Shannon
For some reason this evening my thoughts are centred around a girl named Shannon, that I knew online several years ago -- when I first started a journal on Open Diary.
This isn't a tale of lost love, or undeclared crushes -- or even of two close friends losing each other. But she was a friend, and I can still remember random facts about her -- how she lived in Canada, and used the name Raven to begin with. Her diary was the sporadically updated type -- even more sporadic than is mine, but she had a very distinct writing style.
I don't recall now if she often wrote poetry, or if it was a rare occurrence. If I close my eyes and concentrate hard, I think I can visualise various poems of hers -- though I can't read what they say. I can almost see myself in the third person, sat here in front of her diary and reading her poetry. One poem stood out, though, it was called Lupine Dreams and I can always remember the first line read: "I dreamed of you as you ran with the wolves". I think she said it was inspired by a real dream of her boyfriend, and wolves.
She was an angry and depressed person -- as you might expect -- and I think she was about the age I am now, which would have given us something like a 5-year age gap. We'd talk late into the night on ICQ, and I think we even used voice-chat once or twice. What did we talk about? I can't remember. Probably Fiona, when I was with her. Her boyfriend, who she always referred to as "the boy". It was easy conversation, though it won't ever go down in history.

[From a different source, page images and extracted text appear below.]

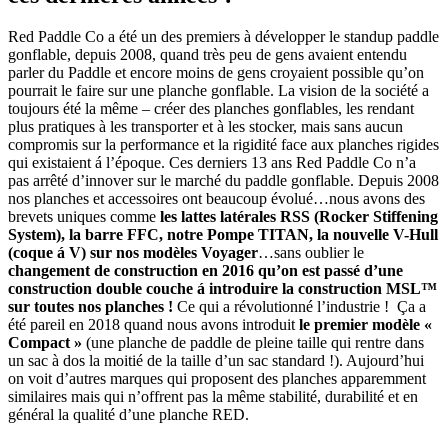
Red Paddle Co a été un des premiers à développer le standup paddle
gonflable, depuis 2008, quand très peu de gens avaient entendu
parler du Paddle et encore moins de gens croyaient possible qu’on
pourrait le faire sur une planche gonflable. La vision de la société a
toujours été la même – créer des planches gonflables, les rendant
plus pratiques à les transporter et à les stocker, mais sans aucun
compromis sur la performance et la rigidité face aux planches rigides
qui existaient á l’époque. Ces derniers 13 ans Red Paddle Co n’a
pas arrêté d’innover sur le marché du paddle gonflable. Depuis 2008
nos planches et accessoires ont beaucoup évolué…nous avons des
brevets uniques comme
les lattes latérales RSS (Rocker Stiffening
System), la barre FFC, notre Pompe TITAN, la nouvelle V-Hull
(coque á V) sur nos modèles Voyager
…sans oublier le
changement de construction en 2016 qu’on est passé d’une
construction double couche á introduire la construction MSL™
sur toutes nos planches !
Ce qui a révolutionné l’industrie ! Ça a
été pareil en 2018 quand nous avons introduit
le premier modèle «
Compact »
(une planche de paddle de pleine taille qui rentre dans
un sac à dos la moitié de la taille d’un sac standard !). Aujourd’hui
on voit d’autres marques qui proposent des planches apparemment
similaires mais qui n’offrent pas la même stabilité, durabilité et en
général la qualité d’une planche RED.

As I sit here and write I keep pausing and I will stare into space for a minute as I try to recall the names or nicknames of her coworkers from diary entries. I try to recall place names, or the type of job she did.
I'm sorry, Shannon, but I can't.
Just the other day a girl I knew from university -- a sort-of friend of Fiona's -- started talking to me on IM. We hadn't talked in about 4 years, or thereabouts, and to be honest I didn't much care for her when I knew her, let alone now. But maybe Shannon will one day resurface on yahoo, or maybe she never left but thinks it's been too long to talk to someone she didn't know that well to begin either way.
Just the same, I have a copy of her poem kept still, I like it so much. I've searched for the title online, but with no success. I've searched lines from it, but I get no results. She changed her name from ravengirl to Crimson raven, but there's no sense in searching those names -- they'd be too popular.
She's out there, somewhere, tonight. And I hope she's still writing.